Si l’Eglise quitte l’Europe

, par Antonio Longo

Si l'Eglise quitte l'Europe
Le pape François © Mazur/catholicnews.org.uk

Le choix d’un Pape sud-américain induit des réflexions qui peuvent avoir un caractère géo-politique. Le choix « révolutionnaire » de Ratzinger émerge maintenant dans sa plénitude. Pour libérer l’Eglise de la Curie romaine et du « berceau italien », il a dû faire un geste sensationnel qui a ensuite ouvert la voie à un autre aussi sensationnel : la fuite de l’Eglise du berceau italien et européen dans lequel elle a vécu pendant deux mille ans.

Il est clair qu’après Ratzinger, c’est un Pape réformateur qui devait s’imposer, capable de libérer l’Eglise de l’emprise et de l’enchevêtrement d’intérêts étouffants qui en ont défiguré le visage en la privant de sa capacité missionnaire, juste au moment historique de graves crises morales et sociales de l’Occident, ainsi que de graves crises à l’intérieur des structures ecclésiales.

Confrontée au choix entre un Pape italien et un nord-américain, le choix est tombé, génialement, sur un Pape italo-sud-américain. C’est donc une sortie du berceau européen mais non traumatisante, atténuée avec Jorge Mario Bergoglio par son ascendance de l’immigration italienne en Argentine : énième preuve d’une « école politique » expérimentée à travers deux mille ans d’histoire.

Mais il y a discontinuité et elle sera forte. Le message est clair : l’Eglise romaine affronte la pleine mer pour un nouveau voyage. Comme il y a deux mille ans, ces quelques juifs disciples du Christ, perdus et ébranlés par la perte de leur Seigneur, quitteront la Palestine pour aller prêcher le salut et la rédemption sur les terres de l’Empire, ainsi aujourd’hui, une Eglise tout aussi perdue et ébranlée par la perte de son Vicaire, se met en chemin sur les terres du nouvel Empire pour redécouvrir sa mission salvatrice. Il ne s’agit pas encore d’un nouveau Pierre qui va à New York, la Rome du nouvel Empire, prêcher l’Evangile, mais d’un François qui vient d’une périphérie importante, symbole de la crise économique et sociale de l’Empire lui-même, en lui confiant la nouvelle évangélisation.

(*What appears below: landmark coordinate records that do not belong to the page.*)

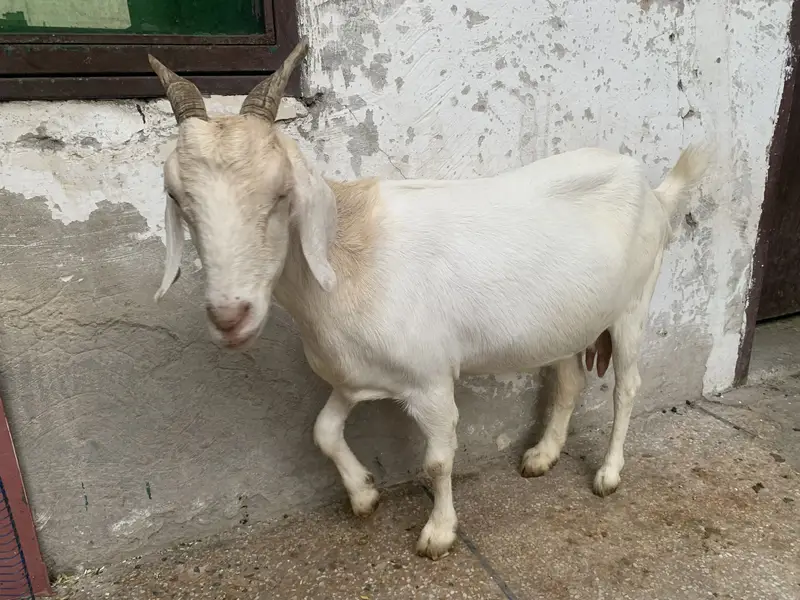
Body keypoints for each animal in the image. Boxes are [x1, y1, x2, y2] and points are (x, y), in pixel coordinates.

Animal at [147, 40, 709, 560]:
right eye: (177, 198)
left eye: (281, 194)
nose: (229, 317)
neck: (347, 258)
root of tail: (654, 192)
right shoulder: (357, 376)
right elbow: (323, 431)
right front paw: (364, 495)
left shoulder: (431, 380)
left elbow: (437, 461)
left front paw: (438, 533)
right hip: (568, 320)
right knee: (569, 380)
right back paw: (542, 456)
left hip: (634, 304)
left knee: (628, 386)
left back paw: (609, 474)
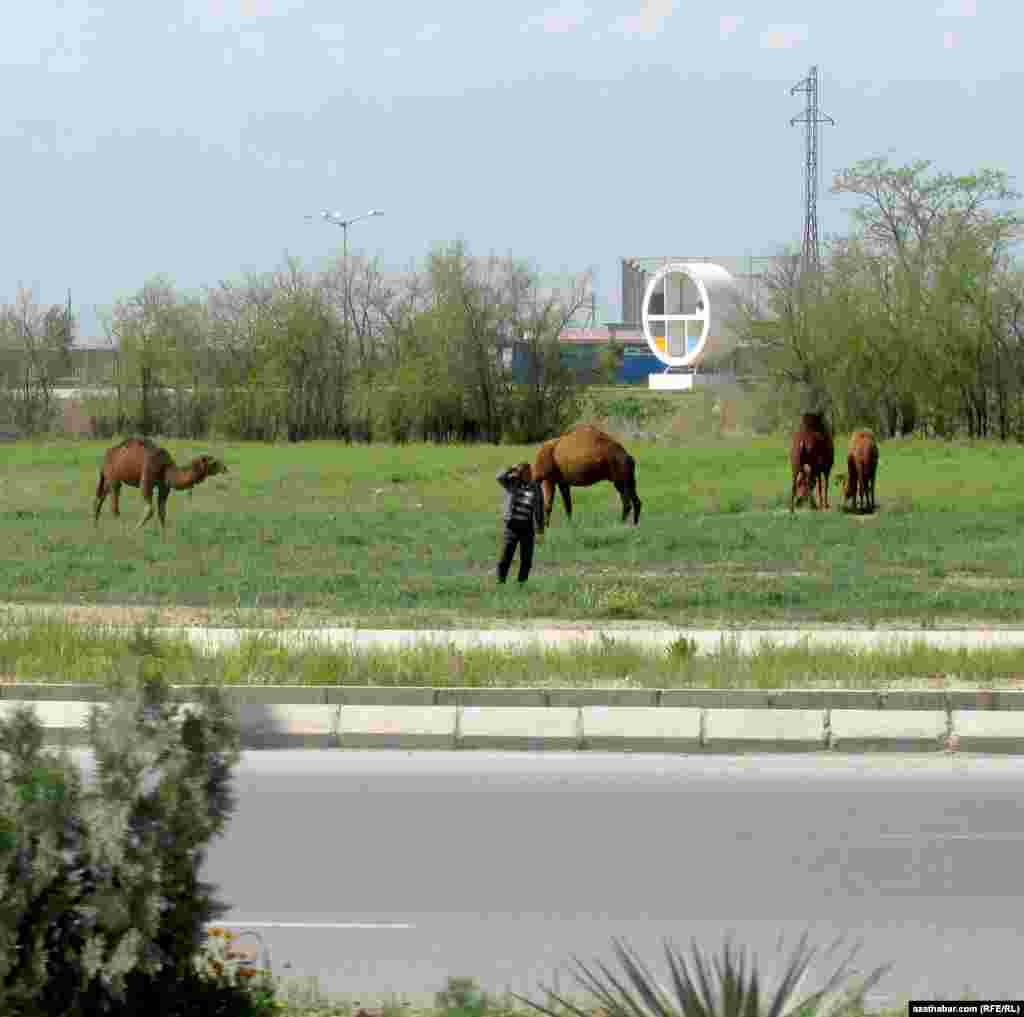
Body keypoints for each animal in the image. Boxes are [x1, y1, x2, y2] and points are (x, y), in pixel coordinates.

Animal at [94, 436, 230, 532]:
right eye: (214, 463)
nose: (225, 468)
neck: (166, 467)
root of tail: (106, 455)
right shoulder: (147, 479)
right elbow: (150, 509)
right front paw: (135, 530)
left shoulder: (164, 486)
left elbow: (162, 511)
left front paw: (163, 535)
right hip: (113, 477)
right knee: (114, 503)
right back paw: (119, 527)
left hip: (108, 478)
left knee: (101, 497)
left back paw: (95, 526)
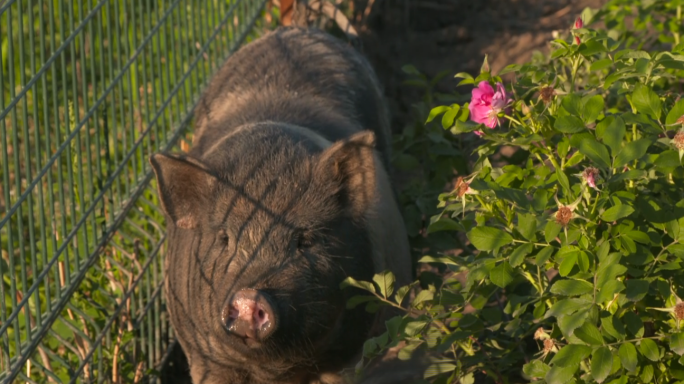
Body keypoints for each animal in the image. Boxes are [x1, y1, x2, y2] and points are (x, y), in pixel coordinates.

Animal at [150, 27, 412, 384]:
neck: (274, 371)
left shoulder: (349, 353)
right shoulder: (203, 356)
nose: (250, 297)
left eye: (305, 240)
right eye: (223, 239)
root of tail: (296, 31)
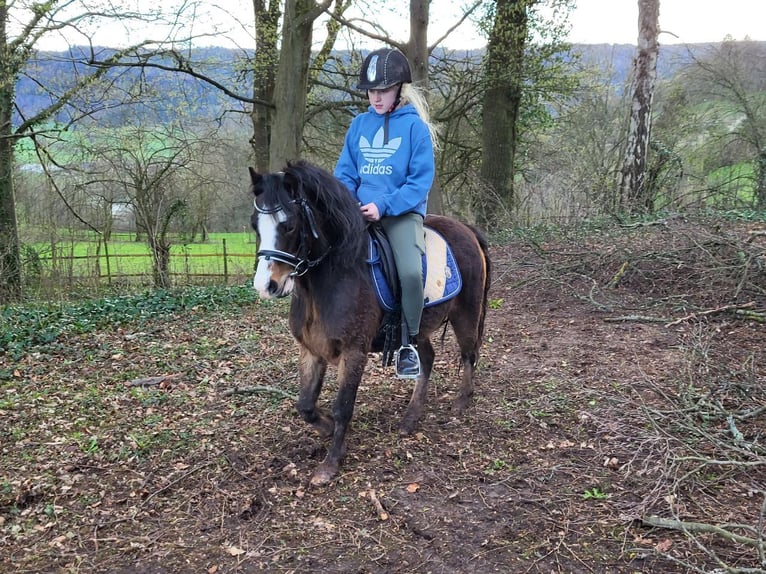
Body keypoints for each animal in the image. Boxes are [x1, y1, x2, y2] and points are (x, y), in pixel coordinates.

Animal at [252, 161, 492, 486]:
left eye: (288, 225)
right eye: (255, 225)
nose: (267, 286)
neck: (334, 276)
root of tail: (466, 229)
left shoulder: (354, 352)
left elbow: (343, 407)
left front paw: (330, 464)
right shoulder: (311, 351)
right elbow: (305, 405)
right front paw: (326, 428)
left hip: (465, 313)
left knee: (468, 354)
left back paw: (461, 402)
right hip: (417, 328)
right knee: (428, 359)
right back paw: (410, 418)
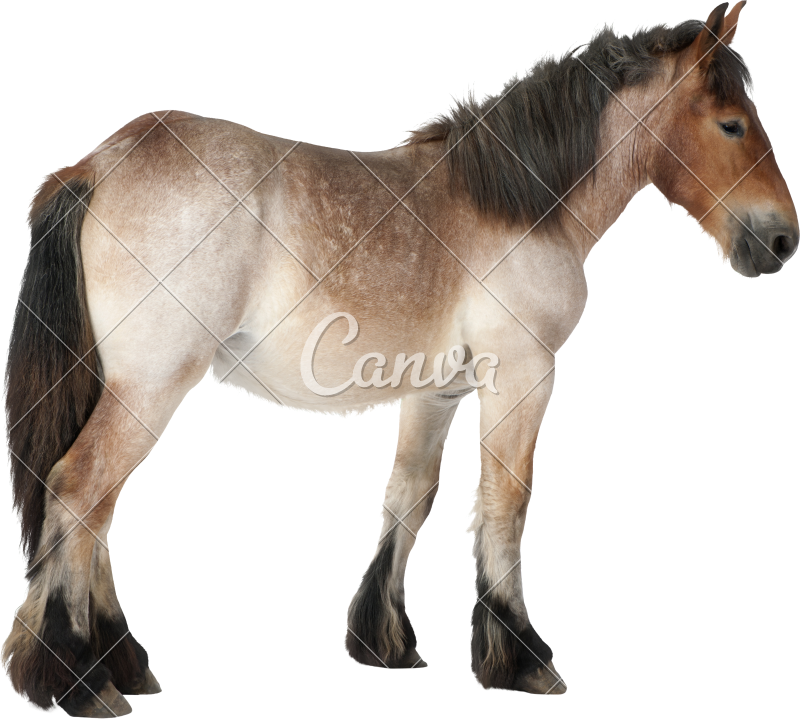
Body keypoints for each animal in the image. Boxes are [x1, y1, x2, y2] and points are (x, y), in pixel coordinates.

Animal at [3, 1, 796, 713]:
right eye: (731, 123)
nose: (782, 240)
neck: (517, 203)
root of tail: (97, 166)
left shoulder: (435, 393)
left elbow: (410, 497)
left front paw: (384, 642)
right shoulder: (523, 377)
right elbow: (506, 501)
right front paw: (520, 660)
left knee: (93, 511)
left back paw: (117, 661)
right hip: (149, 388)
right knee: (79, 490)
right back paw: (77, 680)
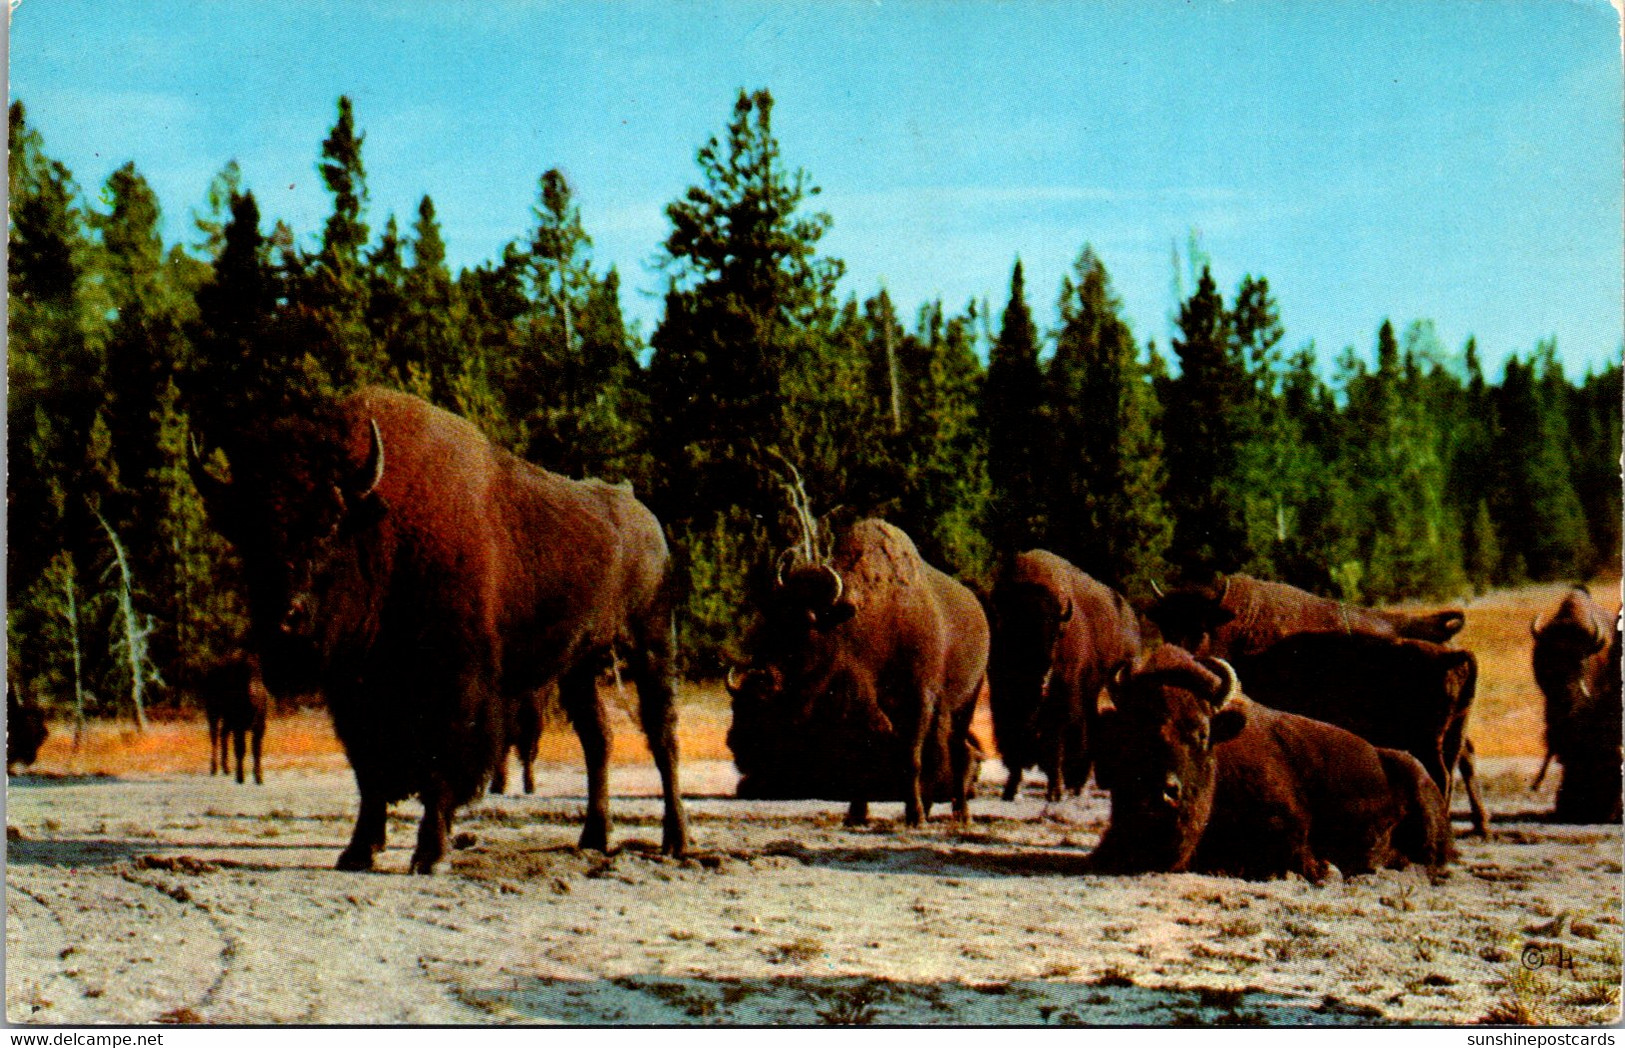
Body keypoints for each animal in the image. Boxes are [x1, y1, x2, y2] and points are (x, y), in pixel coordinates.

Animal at [203, 653, 269, 786]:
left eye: (259, 675)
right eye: (244, 678)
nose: (253, 692)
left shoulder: (259, 727)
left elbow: (256, 750)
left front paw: (259, 778)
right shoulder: (239, 727)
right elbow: (240, 749)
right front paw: (240, 778)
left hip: (227, 720)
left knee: (223, 734)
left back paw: (226, 769)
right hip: (213, 713)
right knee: (214, 737)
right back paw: (214, 769)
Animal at [728, 516, 988, 825]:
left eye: (808, 622)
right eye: (774, 617)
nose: (762, 679)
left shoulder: (918, 701)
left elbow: (911, 759)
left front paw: (914, 816)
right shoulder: (855, 712)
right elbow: (860, 760)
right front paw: (856, 814)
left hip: (966, 702)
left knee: (959, 752)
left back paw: (960, 814)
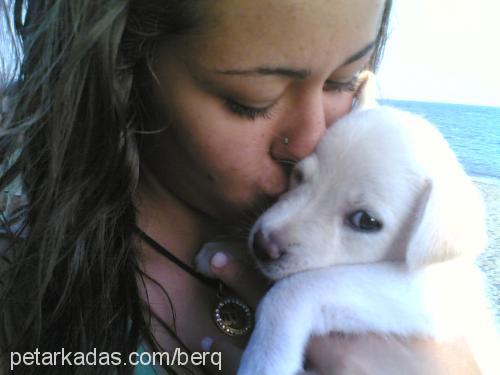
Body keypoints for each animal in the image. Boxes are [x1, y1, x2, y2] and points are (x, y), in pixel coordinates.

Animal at [197, 73, 498, 375]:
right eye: (298, 175)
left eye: (366, 221)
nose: (260, 246)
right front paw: (221, 249)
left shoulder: (428, 298)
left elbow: (297, 287)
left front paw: (265, 359)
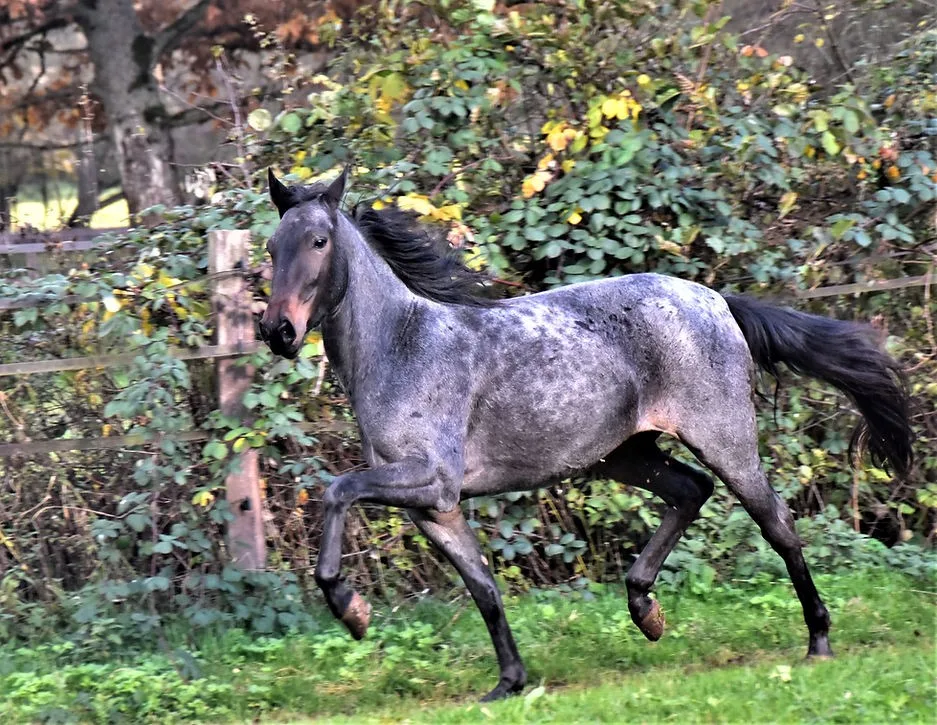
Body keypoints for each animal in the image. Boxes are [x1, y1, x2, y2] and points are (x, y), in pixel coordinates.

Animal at [258, 168, 913, 702]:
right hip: (624, 455)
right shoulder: (435, 510)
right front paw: (509, 683)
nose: (277, 331)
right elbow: (484, 587)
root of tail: (714, 299)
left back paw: (818, 641)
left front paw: (352, 612)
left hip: (724, 441)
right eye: (270, 247)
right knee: (690, 491)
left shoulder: (432, 480)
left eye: (319, 242)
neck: (403, 347)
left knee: (776, 522)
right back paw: (645, 609)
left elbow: (338, 491)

Si l’Eglise quitte l’Europe pour se tourner vers le monde, c’est une voie sans retour. Nous n’aurons plus une Eglise centrée sur Rome qui est restée fondamentalement en tant que telle avec Wojtyla et Ratzinger, c’est-à-dire aussi dévouée à l’égard du pouvoir des politiques nationales. Tandis que nous n’avons jamais eu une Eglise politiquement centrée sur l’Europe, parce que l’Eglise est historiquement confrontée seulement au pouvoir étatique existant et le problème du rapport avec un pouvoir étatique européen qui n’existe pas, ne s’est donc pas posé. Seul Carlo Maria Martini a vu bien clairement quel était le problème de l’unité européenne, mais il n’a pas pu être Pape.

Donc, aujourd’hui, l’Eglise, avec un Pape sud-américain essaie la voie de l’universalisme missionnaire, débarrassée d’une vision romaine et culturellement euro-centrée. C’est un choix obligatoire si elle veut se rénover et proposer à nouveau l’Evangile à partir de la périphérie d’un Empire en crise, exactement comme il y a deux mille ans.

A partir d’aujourd’hui, l’Europe ne sera plus la terre privilégiée par l’Eglise, la terre dans laquelle la Chrétienté s’est enracinée en se combinant avec la force de la civilisation gréco-romaine et en cohabitant étroitement avec le pouvoir existant. A partir d’aujourd’hui, l’Europe doit savoir que pour l’Eglise, elle sera une terre comme les autres et que le manteau de sa nouvelle mission « franciscaine » devra surtout servir à soulager le froid et la faim sur les terres déshéritées du monde.